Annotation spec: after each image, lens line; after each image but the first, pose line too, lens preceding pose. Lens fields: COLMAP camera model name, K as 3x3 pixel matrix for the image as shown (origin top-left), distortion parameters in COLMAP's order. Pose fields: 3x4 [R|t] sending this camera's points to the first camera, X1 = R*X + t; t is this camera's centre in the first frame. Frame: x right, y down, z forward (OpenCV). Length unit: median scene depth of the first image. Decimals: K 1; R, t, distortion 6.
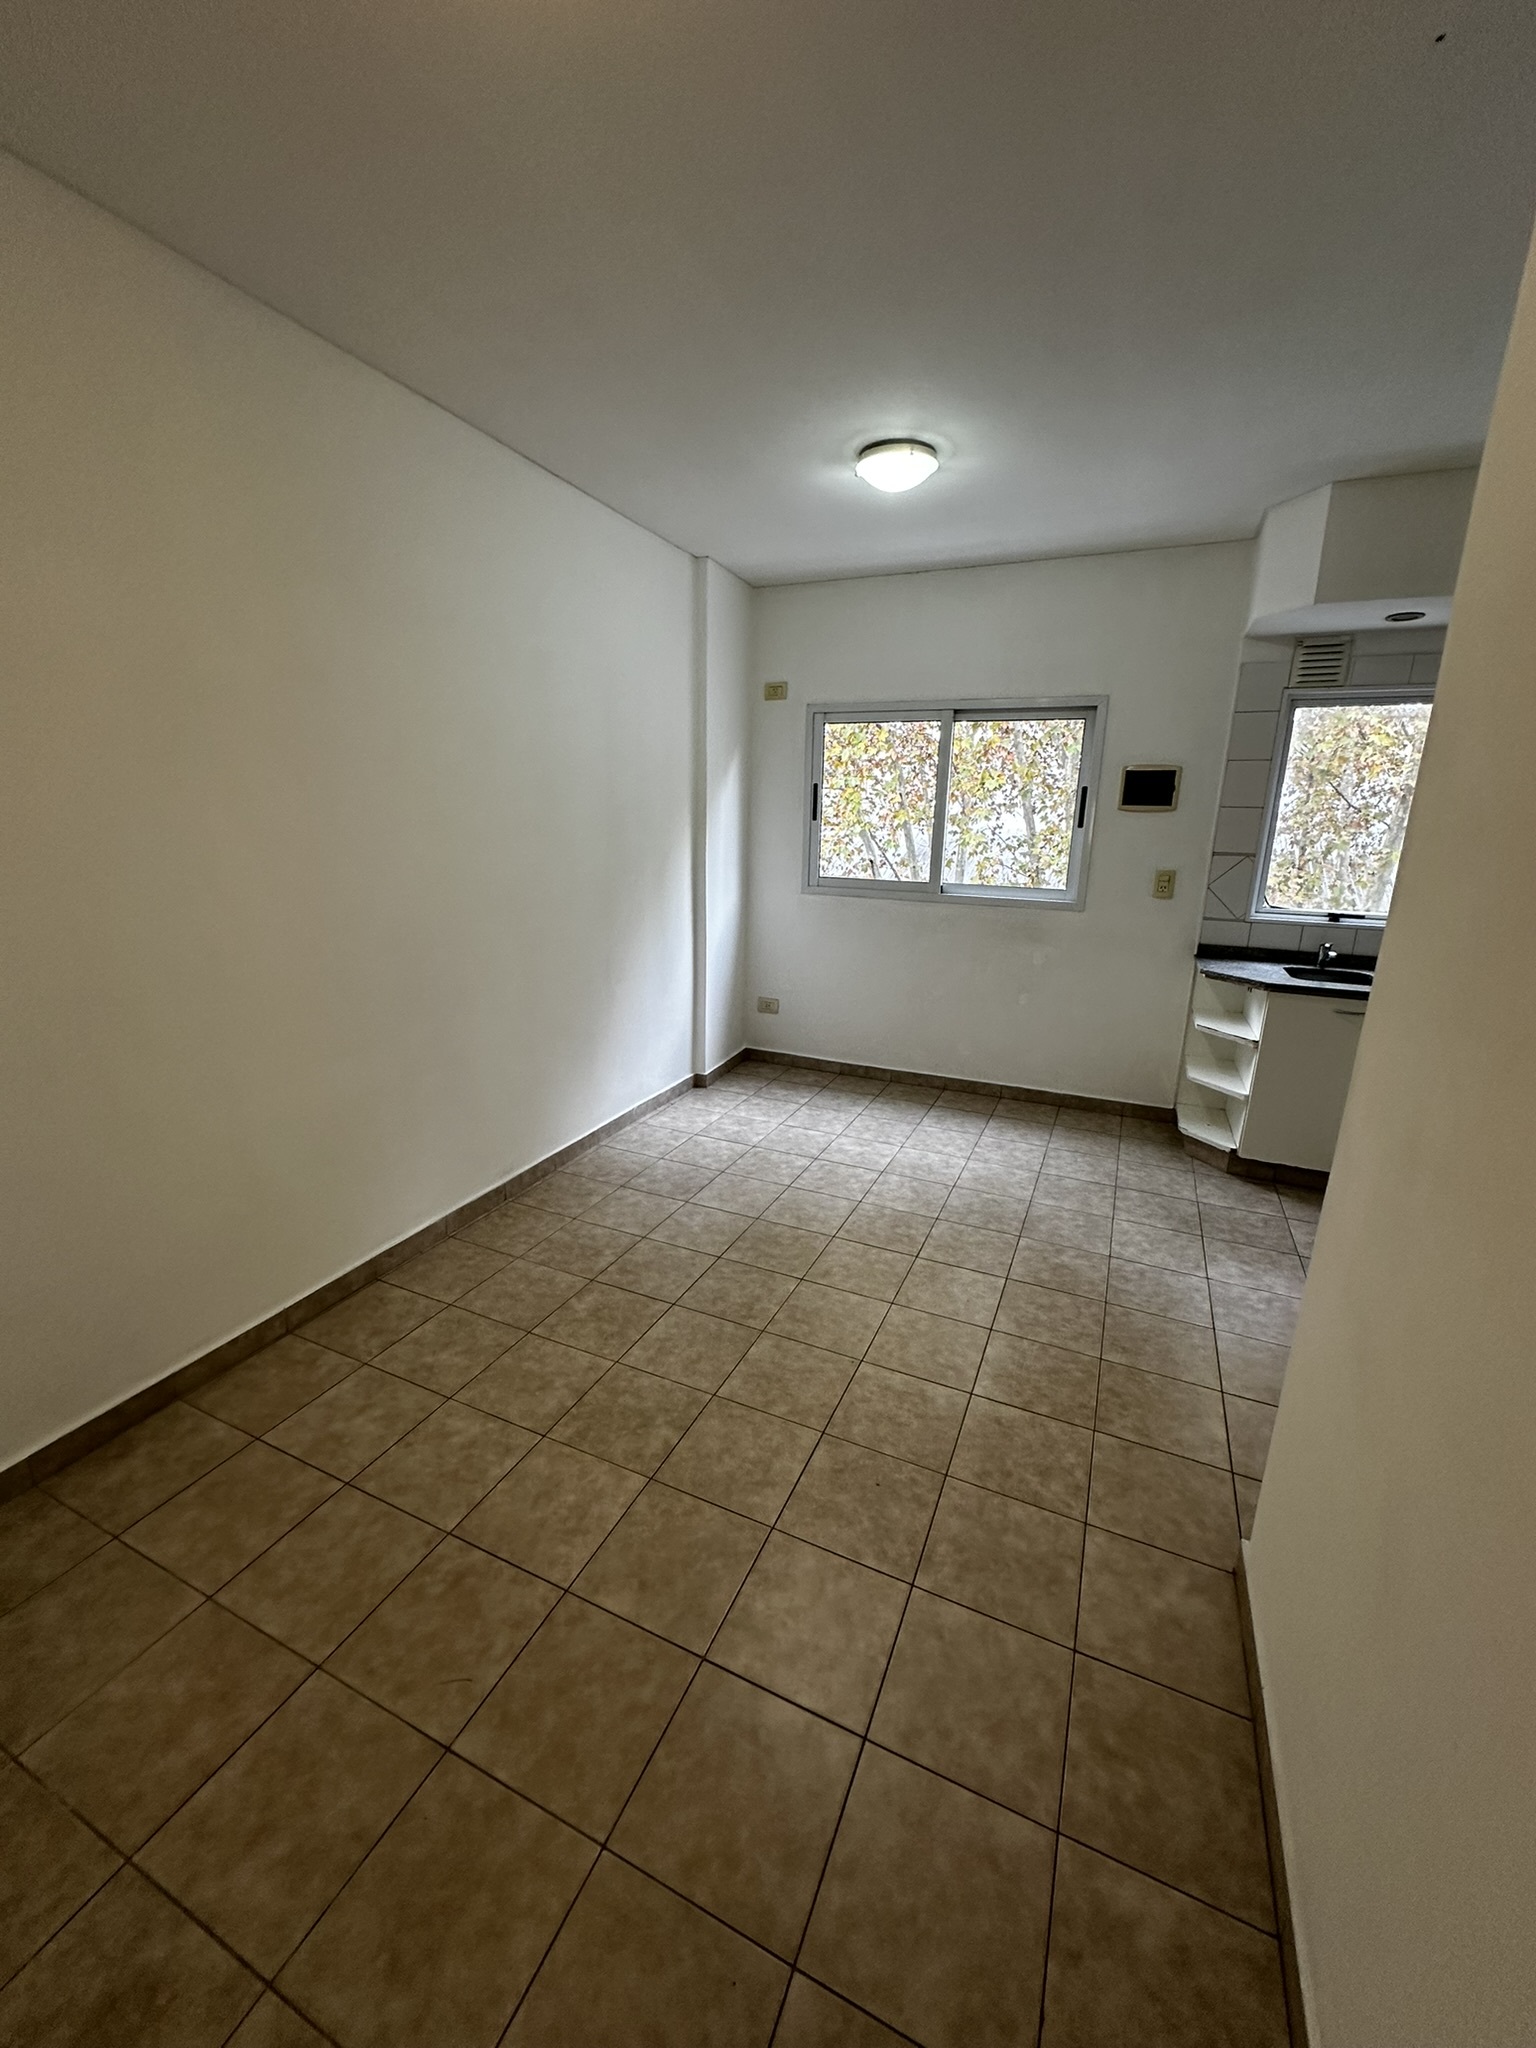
lens RADIAL K [[812.6, 0, 769.5], [0, 812.6, 1021.8], [0, 0, 1]] dist [-0.001342, 0.000429]
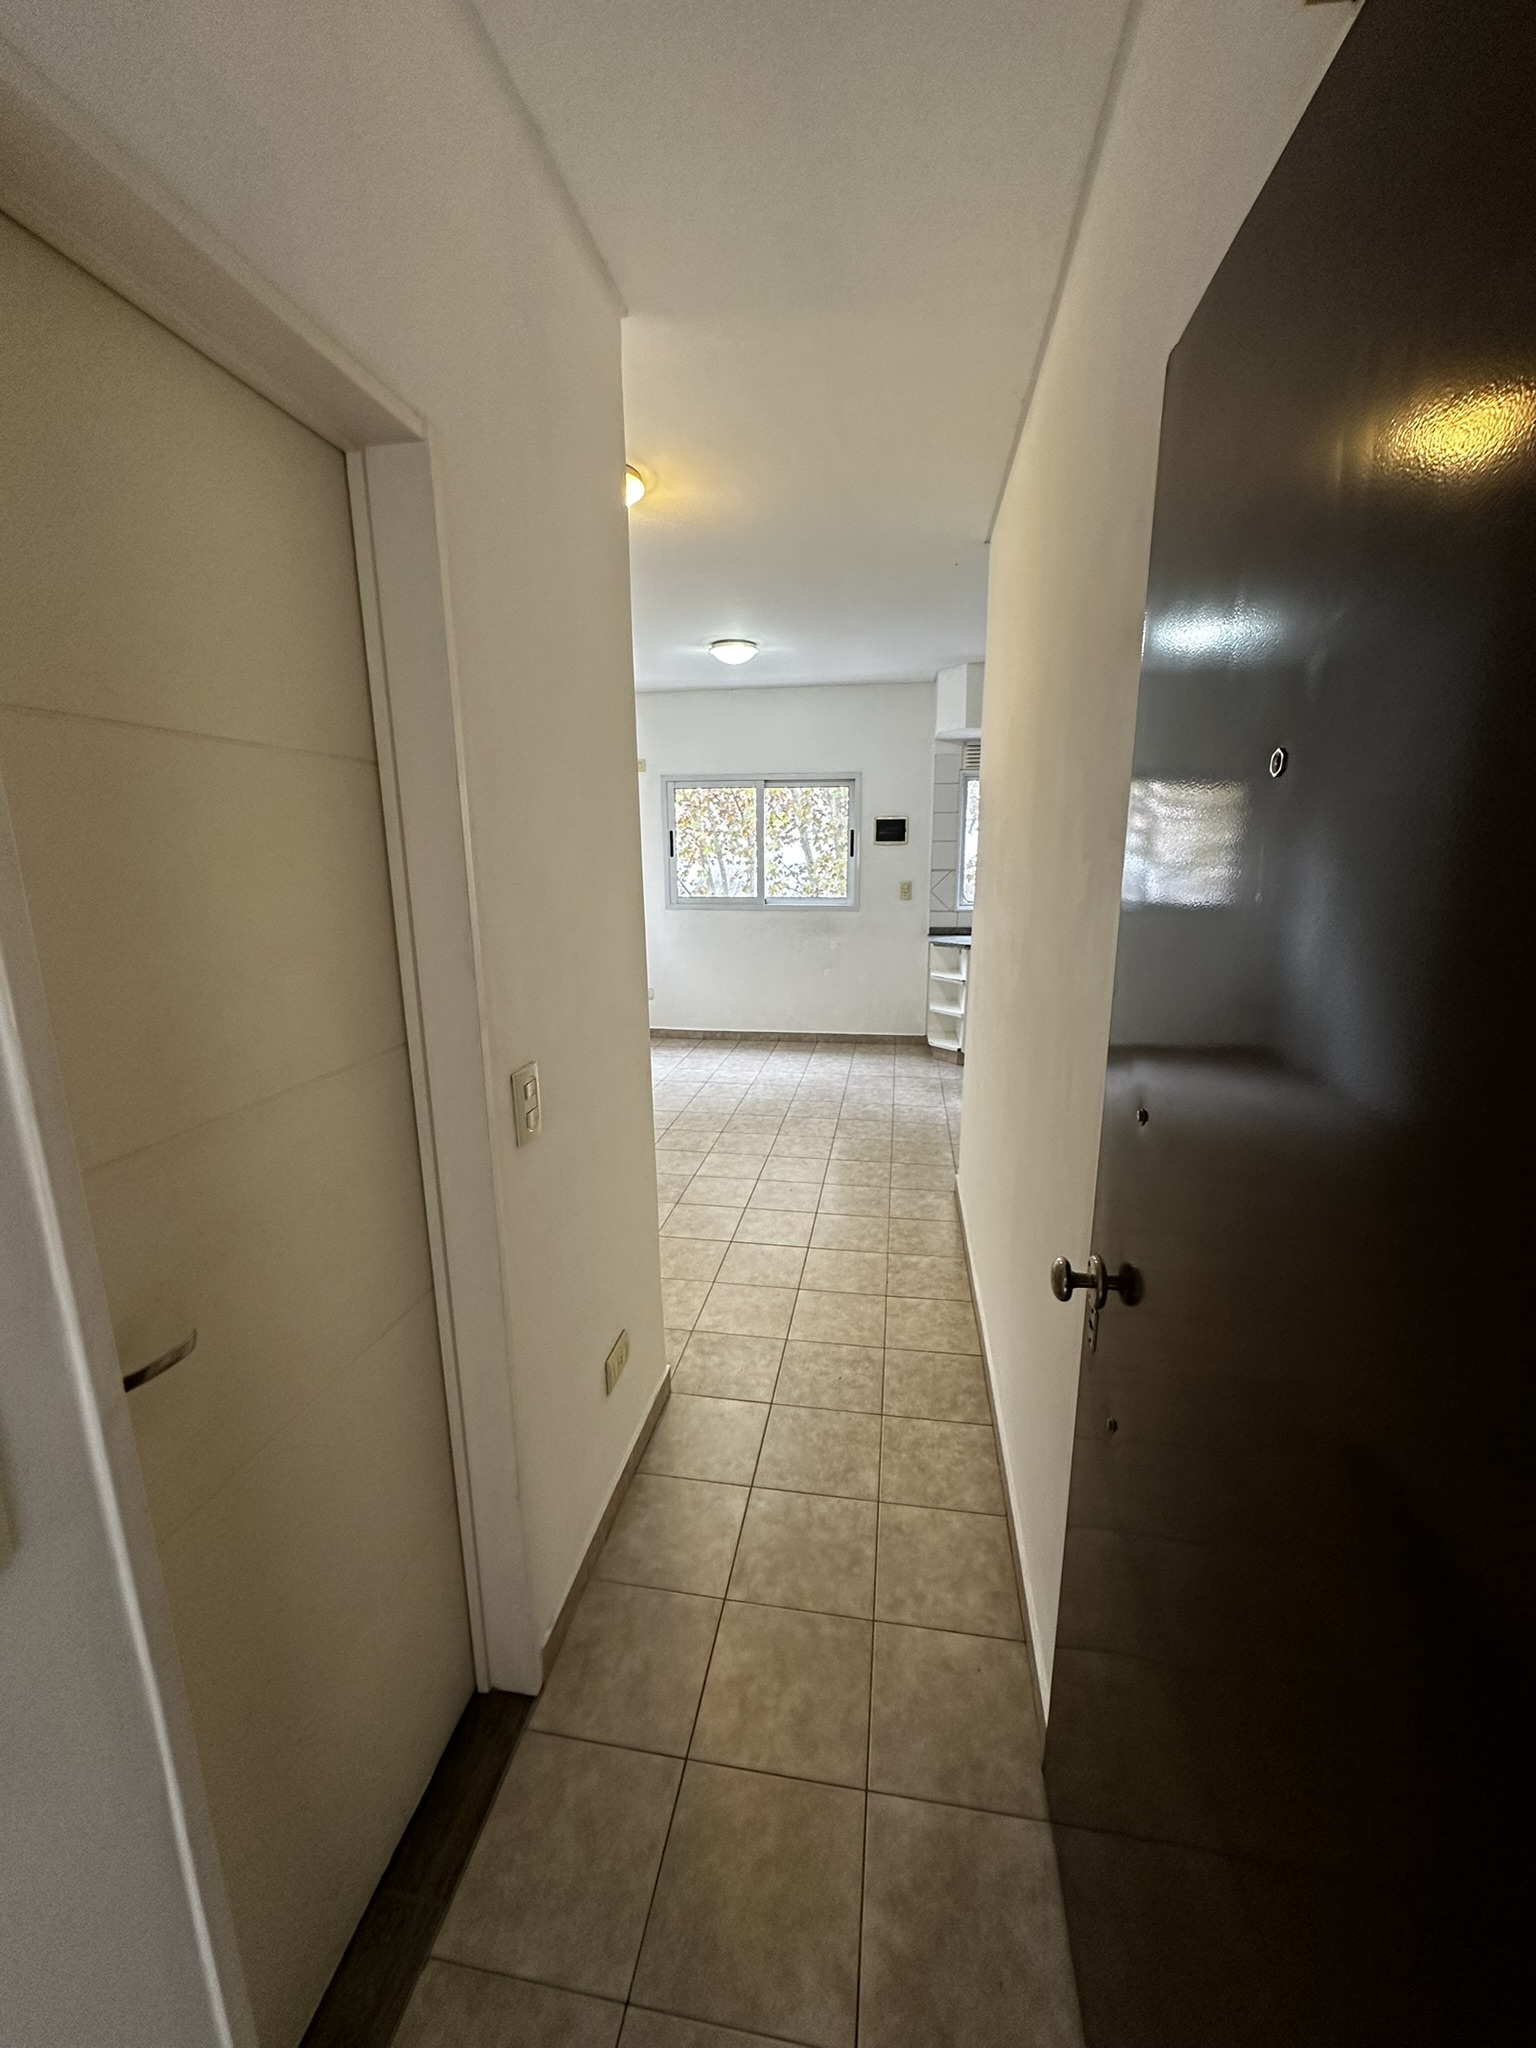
lens RADIAL K [[812.6, 0, 767.6], [0, 812.6, 1021.3], [0, 0, 1]] dist [-0.001342, 0.000429]
pose [[0.964920, -0.080178, 0.250001, -0.194999], [0.089912, 0.995563, -0.027745, 0.107491], [-0.246667, 0.049250, 0.967848, -0.466657]]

Exercise goal:
Return all of the material above line for line, unchanged, but omit the pictures.

Response box:
Annotation spec: after each image, lens line; after each image but the first, pose line too, lens preceding pose. Lens fields: COLMAP camera model name, K as 3x3 pixel matrix for the image as shown (origin top-left), distortion parameters in COLMAP's order. Pose fields: 3x4 [R|t] sending this camera's points to the first camera, X1 = R*X + t; t is this camera's centre in the first frame. Frame: x right, y down, z forward (OpenCV). Length unit: median scene depth of the first image. Decimals: K 1; R, t, distortion 6.
lens RADIAL K [[812.6, 0, 769.5], [0, 812.6, 1021.8], [0, 0, 1]] dist [-0.001342, 0.000429]
lens RADIAL K [[812.6, 0, 767.6], [0, 812.6, 1021.3], [0, 0, 1]] dist [-0.001342, 0.000429]
pose [[0.964920, -0.080178, 0.250001, -0.194999], [0.089912, 0.995563, -0.027745, 0.107491], [-0.246667, 0.049250, 0.967848, -0.466657]]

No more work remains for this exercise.